If Congress adds a quarterly option or moves entirely to quarterly payments, the EITC could be based on the current year’s estimated income, Drumbl said. That would require an administrative mechanism for taxpayers to report changes to their income. “We could look to the premium tax credit for costs associated with that,” she said, noting that self-certification would be less expensive administratively than traditional welfare. Basing payments off the previous year’s earnings would be easier to administer, but then overpayments would have to be addressed. “There are trade-offs in any direction,” Drumbl said.

How to protect EITC recipients from owing at the end of the year is an important question, she said. “People are terrified of having to pay it back,” Drumbl said, adding that a hybrid approach based on prior- and current-year earnings could reduce the likelihood that recipients end up in financial difficulty.

One option is to add a safe harbor threshold to protect EITC recipients from having to repay overpayments or have them withheld from future payments. A safe harbor could also be designed so that if a recipient must give back some or all of the overpayment, it could be done more gradually to blunt the impact, Drumbl said. She added that she would particularly like to see at least part of the EITC payments protected through a safe harbor, which is consistent with the conceptualization of the EITC as an anti-poverty program.
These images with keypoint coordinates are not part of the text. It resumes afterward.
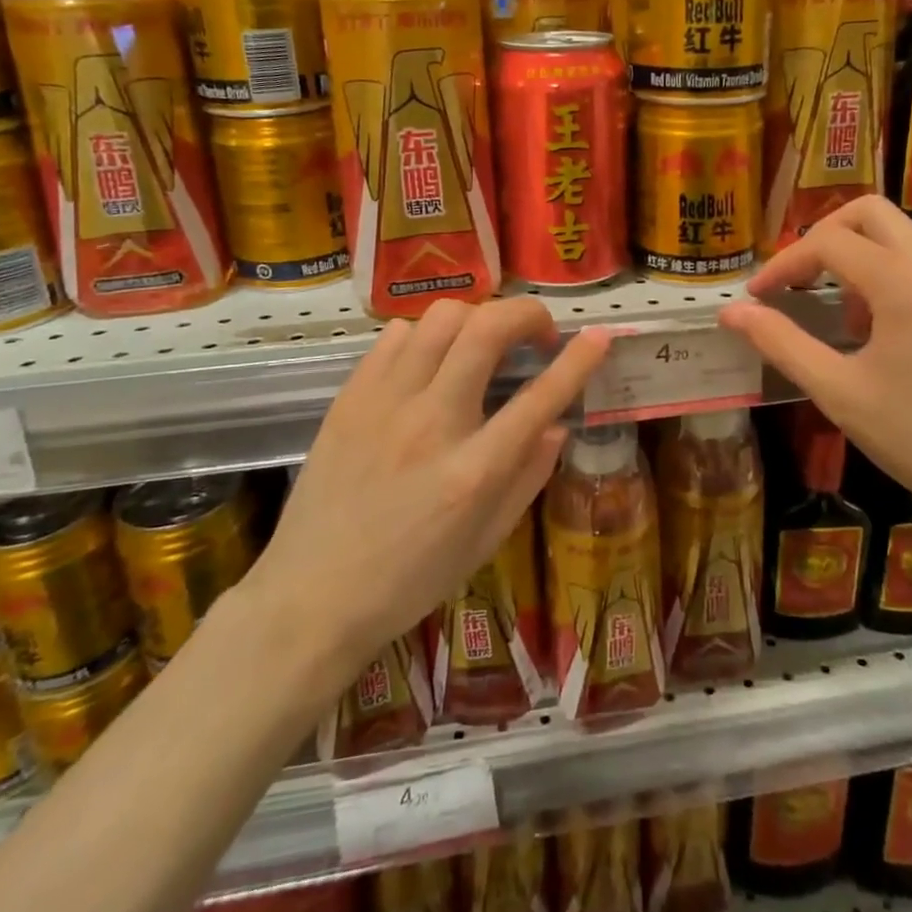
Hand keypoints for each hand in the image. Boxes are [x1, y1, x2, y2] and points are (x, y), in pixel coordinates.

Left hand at [241, 299, 610, 691]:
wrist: (311, 597)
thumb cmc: (408, 581)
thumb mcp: (484, 542)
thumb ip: (528, 477)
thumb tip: (559, 425)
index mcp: (473, 472)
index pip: (539, 398)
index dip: (578, 360)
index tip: (600, 335)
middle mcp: (431, 423)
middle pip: (487, 330)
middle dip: (526, 314)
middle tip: (537, 334)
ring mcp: (385, 403)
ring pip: (441, 318)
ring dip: (477, 319)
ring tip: (483, 346)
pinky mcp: (350, 396)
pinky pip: (395, 335)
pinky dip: (425, 335)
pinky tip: (431, 362)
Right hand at [717, 196, 911, 529]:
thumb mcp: (839, 393)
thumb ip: (781, 343)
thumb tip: (732, 312)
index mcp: (903, 283)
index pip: (828, 241)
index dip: (783, 263)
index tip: (758, 298)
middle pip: (870, 213)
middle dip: (822, 237)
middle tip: (796, 282)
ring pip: (900, 237)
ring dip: (857, 259)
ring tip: (839, 318)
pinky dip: (888, 277)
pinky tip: (881, 335)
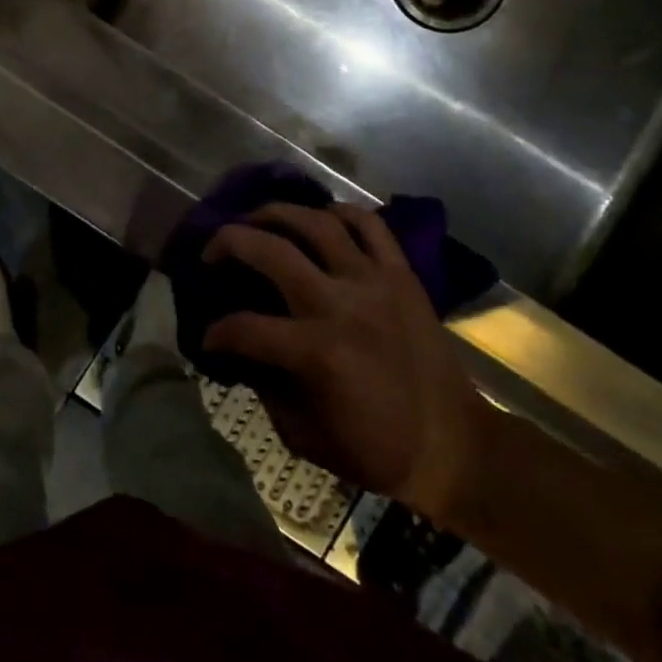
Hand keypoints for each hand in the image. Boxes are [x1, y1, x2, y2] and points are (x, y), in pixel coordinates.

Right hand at [202, 202, 490, 523]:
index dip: (215, 333)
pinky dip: (340, 212)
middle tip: (211, 252)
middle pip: (269, 249)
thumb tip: (241, 352)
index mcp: (315, 351)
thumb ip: (265, 387)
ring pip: (316, 222)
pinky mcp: (401, 274)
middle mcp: (339, 303)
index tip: (207, 338)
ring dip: (276, 213)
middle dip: (227, 243)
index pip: (243, 327)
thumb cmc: (376, 450)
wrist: (454, 447)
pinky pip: (369, 224)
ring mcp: (374, 281)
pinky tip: (319, 218)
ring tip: (255, 219)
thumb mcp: (304, 436)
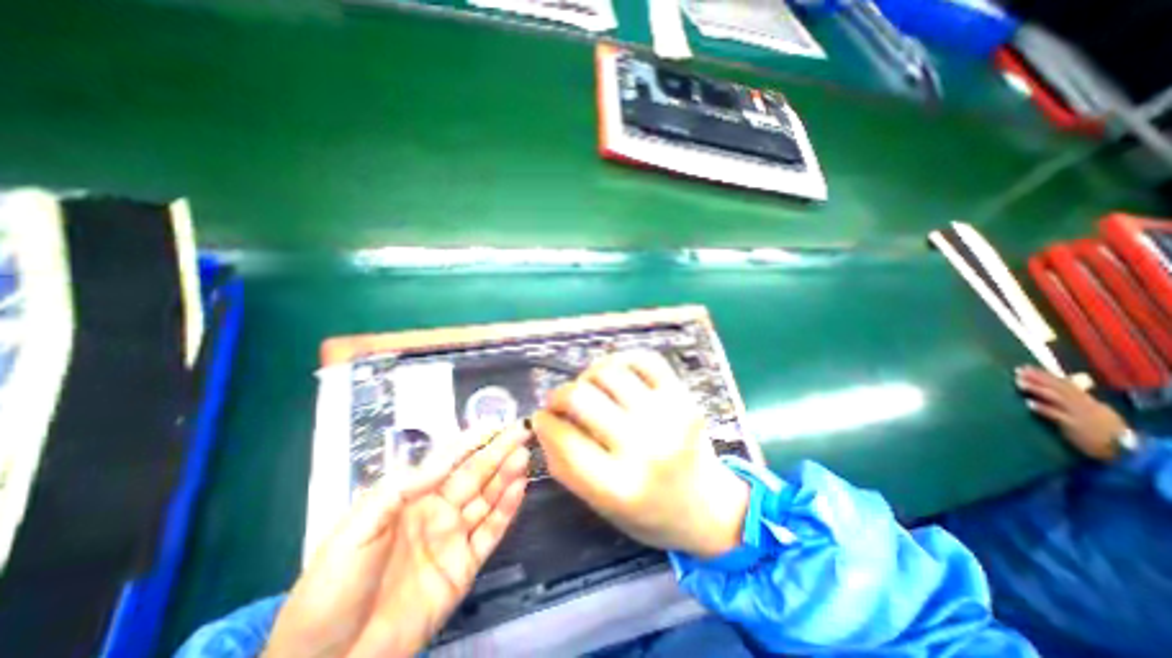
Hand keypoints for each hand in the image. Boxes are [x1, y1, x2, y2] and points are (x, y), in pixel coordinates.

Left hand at [265, 424, 532, 655]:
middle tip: (521, 432)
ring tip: (523, 454)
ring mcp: (453, 538)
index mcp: (410, 499)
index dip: (471, 441)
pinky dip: (507, 509)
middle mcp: (437, 511)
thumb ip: (397, 491)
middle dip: (497, 451)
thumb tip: (439, 464)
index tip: (494, 424)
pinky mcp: (465, 566)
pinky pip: (491, 532)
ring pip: (487, 498)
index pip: (448, 461)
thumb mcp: (354, 531)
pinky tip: (519, 488)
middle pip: (474, 474)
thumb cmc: (332, 590)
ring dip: (506, 475)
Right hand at [534, 352, 743, 556]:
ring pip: (608, 371)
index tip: (541, 418)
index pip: (563, 438)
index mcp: (620, 486)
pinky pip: (644, 359)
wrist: (709, 506)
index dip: (543, 422)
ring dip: (588, 375)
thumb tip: (542, 422)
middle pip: (581, 397)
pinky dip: (621, 360)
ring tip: (588, 387)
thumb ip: (565, 466)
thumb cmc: (650, 513)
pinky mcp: (683, 396)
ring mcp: (667, 415)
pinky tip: (615, 374)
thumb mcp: (600, 505)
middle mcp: (644, 447)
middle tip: (559, 401)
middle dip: (558, 395)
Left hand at [1013, 364, 1130, 462]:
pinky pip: (1059, 417)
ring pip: (1058, 399)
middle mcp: (1086, 405)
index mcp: (1089, 401)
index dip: (1045, 375)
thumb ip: (1076, 400)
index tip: (1025, 367)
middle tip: (1018, 371)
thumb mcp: (1093, 412)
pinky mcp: (1077, 427)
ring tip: (1019, 383)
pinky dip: (1044, 409)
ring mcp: (1082, 415)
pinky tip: (1029, 404)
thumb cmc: (1102, 430)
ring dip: (1038, 390)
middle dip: (1038, 378)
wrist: (1124, 451)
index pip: (1065, 384)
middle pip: (1060, 388)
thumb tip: (1056, 388)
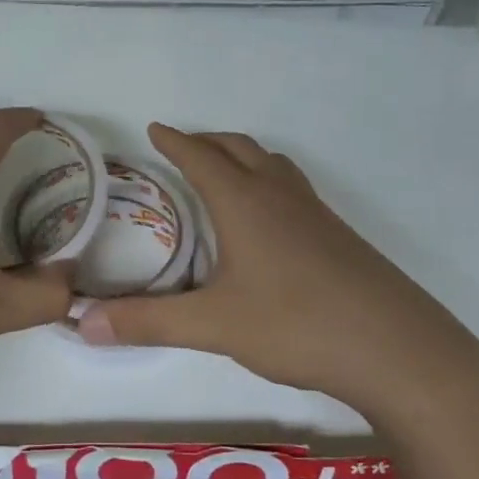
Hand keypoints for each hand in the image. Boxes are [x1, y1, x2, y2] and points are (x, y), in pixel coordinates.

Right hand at [74, 124, 478, 416]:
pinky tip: (268, 222)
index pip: (201, 157)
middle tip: (181, 148)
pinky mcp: (339, 237)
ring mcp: (316, 214)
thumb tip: (81, 323)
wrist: (398, 350)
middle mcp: (280, 196)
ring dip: (242, 158)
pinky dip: (269, 183)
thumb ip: (147, 322)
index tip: (154, 128)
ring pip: (273, 165)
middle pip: (239, 148)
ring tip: (223, 174)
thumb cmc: (297, 324)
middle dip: (207, 142)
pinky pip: (294, 190)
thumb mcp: (213, 325)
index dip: (175, 141)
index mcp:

Drumbl said one of her objectives in writing the book was to help foster public understanding of the importance of the EITC to recipients. The book is dedicated to her clients and was inspired by the difficulties they face. “Many times people don’t even know they have a problem [in claiming the credit] until they find themselves with no refund, and then it becomes a crisis moment,” she said. Drumbl said she might later write more extensively on the impact of conceptualizing the EITC as an anti-poverty program, and whether that means it should be separated from the tax refund process.

Checkmate!

When Drumbl’s oldest child was a kindergartner, her Washington and Lee colleague Robert T. Danforth encouraged her to join the chess club he had started at the local elementary school in Lexington. “I hadn’t played much since I was a kid, but Bob was excited about having a female role model for the chess club,” she said. Both of her sons have participated in the club over the past seven years, and Drumbl says helping teach chess to young students is a highlight of her nonworking hours. “It’s been a joy,” she said of the activity on which she spends the most time outside the law school.

Coming Soon

Drumbl’s current research is into the use of social media as an enforcement tool. Although IRS employees aren’t permitted to look at taxpayers’ social media accounts, the IRS announced in 2018 that it was considering ways to use private vendors to gather information on social media to use in existing cases. Drumbl said she’s concerned that that might have a disproportionate effect on low-income taxpayers. Even if the IRS can review social media accounts, or have a vendor do it, “there are good reasons not to go after those easy pickings,” she said. She also plans to explore other risks of doing so, particularly that the information might be inaccurate.

Another area Drumbl will work on soon is return preparer regulation and the lessons that can be gleaned from the states’ regulation of preparers. That’s familiar territory for her. In a 2014 Tax Notes article, she examined the possibility of applying the ethical rules in Circular 230 to return preparers and the beneficial effect it could have on low-income taxpayers.1 There’s now more information available from the states’ regulatory efforts, and the lessons from them could be helpful if Congress takes another run at federal regulation, Drumbl said.

FOOTNOTES

1 See Michelle Lyon Drumbl, “When Helpers Hurt: Protecting Taxpayers From Preparers,” Tax Notes, Dec. 22, 2014, p. 1365.